- **Exercise**
In the comic review below, at whose request do the heroes go after Nul, Breaker of Worlds?

- **Text segment**
————————

SUNDAY SLUGFEST: The Defenders #1

A comic review article by: Jamil Scalese, Chris Kiser, Danny Djeljosevic

Jamil Scalese: 




Chris Kiser: 





Danny Djeljosevic: 





Jamil: If comics could talk, Defenders #1 would say "Fuck it, I'm just going to be a comic." But comics don't talk, so instead the much heralded Matt Fraction and Terry Dodson project merely delivers page after page of exciting, vibrant story that says the hell with modern storytelling tendencies and goes with what feels right. There is a certain efficiently truncated feel to Defenders: the team is formed quickly, and every member gets his or her share of page time to justify their inclusion. Under the request of the Banner-less Hulk, Doc Strange, Namor, Silver Surfer and co. chase down the freshly released Nul, Breaker of Worlds, who is causing all types mystical mayhem across the planet. My favorite element of the premiere issue of this era of Defenders is how quickly the cast got to business. There's no mulling or reluctant yesses. On a meta level, the teams gathering seemed to admit "we've done this before, you've read this before, let's go kick some ass". I think this was highlighted by the gung-ho Red She-Hulk, the "green" hero who should typically be unsure of her role or usefulness.

————————

- **Excerpted data**
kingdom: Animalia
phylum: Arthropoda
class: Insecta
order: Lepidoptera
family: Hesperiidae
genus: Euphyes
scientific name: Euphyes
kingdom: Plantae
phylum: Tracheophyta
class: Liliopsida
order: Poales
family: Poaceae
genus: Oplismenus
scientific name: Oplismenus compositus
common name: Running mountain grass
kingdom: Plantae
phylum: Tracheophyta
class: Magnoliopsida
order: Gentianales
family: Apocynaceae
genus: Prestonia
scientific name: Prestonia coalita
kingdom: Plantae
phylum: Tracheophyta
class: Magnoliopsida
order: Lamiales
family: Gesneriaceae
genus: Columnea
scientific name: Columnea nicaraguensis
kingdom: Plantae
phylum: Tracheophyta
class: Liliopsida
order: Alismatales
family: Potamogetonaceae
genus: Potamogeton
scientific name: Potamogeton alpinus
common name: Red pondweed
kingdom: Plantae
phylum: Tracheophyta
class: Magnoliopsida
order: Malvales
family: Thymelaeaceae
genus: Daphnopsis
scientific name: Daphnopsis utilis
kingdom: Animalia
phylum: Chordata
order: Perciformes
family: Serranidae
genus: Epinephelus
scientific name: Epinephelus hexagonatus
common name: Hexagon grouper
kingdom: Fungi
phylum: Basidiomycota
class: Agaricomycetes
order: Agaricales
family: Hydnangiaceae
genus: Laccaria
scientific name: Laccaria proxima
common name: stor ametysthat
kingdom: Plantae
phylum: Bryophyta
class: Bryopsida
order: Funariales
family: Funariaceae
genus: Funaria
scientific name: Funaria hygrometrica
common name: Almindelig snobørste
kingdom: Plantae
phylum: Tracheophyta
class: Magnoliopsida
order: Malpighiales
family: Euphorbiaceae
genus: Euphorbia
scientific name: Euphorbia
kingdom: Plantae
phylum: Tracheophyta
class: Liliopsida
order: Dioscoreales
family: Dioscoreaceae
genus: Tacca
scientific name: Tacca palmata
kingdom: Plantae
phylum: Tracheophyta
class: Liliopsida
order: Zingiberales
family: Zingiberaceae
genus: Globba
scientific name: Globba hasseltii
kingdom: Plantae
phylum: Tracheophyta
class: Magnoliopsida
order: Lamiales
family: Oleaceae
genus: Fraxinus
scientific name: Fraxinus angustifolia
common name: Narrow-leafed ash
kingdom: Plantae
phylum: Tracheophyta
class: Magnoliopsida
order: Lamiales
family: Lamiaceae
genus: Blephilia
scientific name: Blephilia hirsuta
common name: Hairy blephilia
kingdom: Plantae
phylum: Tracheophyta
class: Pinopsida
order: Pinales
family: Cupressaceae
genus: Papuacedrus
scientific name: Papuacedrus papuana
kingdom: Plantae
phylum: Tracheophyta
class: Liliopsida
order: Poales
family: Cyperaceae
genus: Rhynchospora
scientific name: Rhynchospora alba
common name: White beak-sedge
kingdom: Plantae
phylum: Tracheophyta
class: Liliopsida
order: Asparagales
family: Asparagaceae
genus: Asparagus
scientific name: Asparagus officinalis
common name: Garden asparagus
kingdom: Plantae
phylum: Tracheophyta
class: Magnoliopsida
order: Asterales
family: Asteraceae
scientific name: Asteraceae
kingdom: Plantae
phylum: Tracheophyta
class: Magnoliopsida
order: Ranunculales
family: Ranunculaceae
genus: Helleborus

————————

- **Task output**
They go after Nul at the request of the Banner-less Hulk.